The Great American Bubble Machine – Rolling Stone
 
Big oil (Russia, US), big auto (US, Europe), labor unions (US), financial markets? Tesla is very disruptive to the status quo.

Sorry, that’s to general and probably without any proof. Chris mentions Einhorn and points attention to the strange timing from Moody. Still interested which 90% are really pushing the button. And i suspect Chris is right that those are not the people who make the most noise! Question remains: who are they?
 
I listened to the podcast version of the OP and thoroughly enjoyed it.

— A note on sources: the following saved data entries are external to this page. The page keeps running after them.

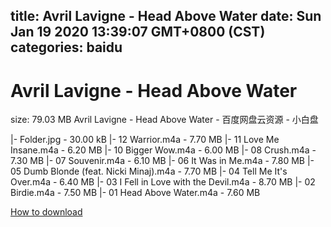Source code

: 
title: Avril Lavigne - Head Above Water
date: Sun Jan 19 2020 13:39:07 GMT+0800 (CST)    
categories: baidu
---

# Avril Lavigne - Head Above Water
size: 79.03 MB
 Avril Lavigne - Head Above Water - 百度网盘云资源 - 小白盘
 
|- Folder.jpg - 30.00 kB
|- 12 Warrior.m4a - 7.70 MB
|- 11 Love Me Insane.m4a - 6.20 MB
|- 10 Bigger Wow.m4a - 6.00 MB
|- 08 Crush.m4a - 7.30 MB
|- 07 Souvenir.m4a - 6.10 MB
|- 06 It Was in Me.m4a - 7.80 MB
|- 05 Dumb Blonde (feat. Nicki Minaj).m4a - 7.70 MB
|- 04 Tell Me It's Over.m4a - 6.40 MB
|- 03 I Fell in Love with the Devil.m4a - 8.70 MB
|- 02 Birdie.m4a - 7.50 MB
|- 01 Head Above Water.m4a - 7.60 MB

[How to download](https://bpcam.bemobtrk.com/go/2ceec3aa-1ca2-46d6-b9ff-aaa5c184517c?jno=1588)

Elon Musk vs. Short Sellers - Interview with Professional Trader Jesselivenomore (07.04.18) - TechCast Daily

However, one thing that surprised me was that Jesse or Rob Maurer seems unaware of Matt Taibbi !! Have you not heard of the Goldman Sachs being referred to as the Vampire Squid? IMHO, he wrote a financial article with the most memorable first paragraph takedown of a Wall st bank. LOL

This is a great podcast and explains well what is happening and what kind of manipulation is happening from Chanos and larger hedge funds investing. For me this should be regulated as its a form of fraud of investors.

Also, it resonates very well with Elons Twitters notes from today about CNBC and Johnson.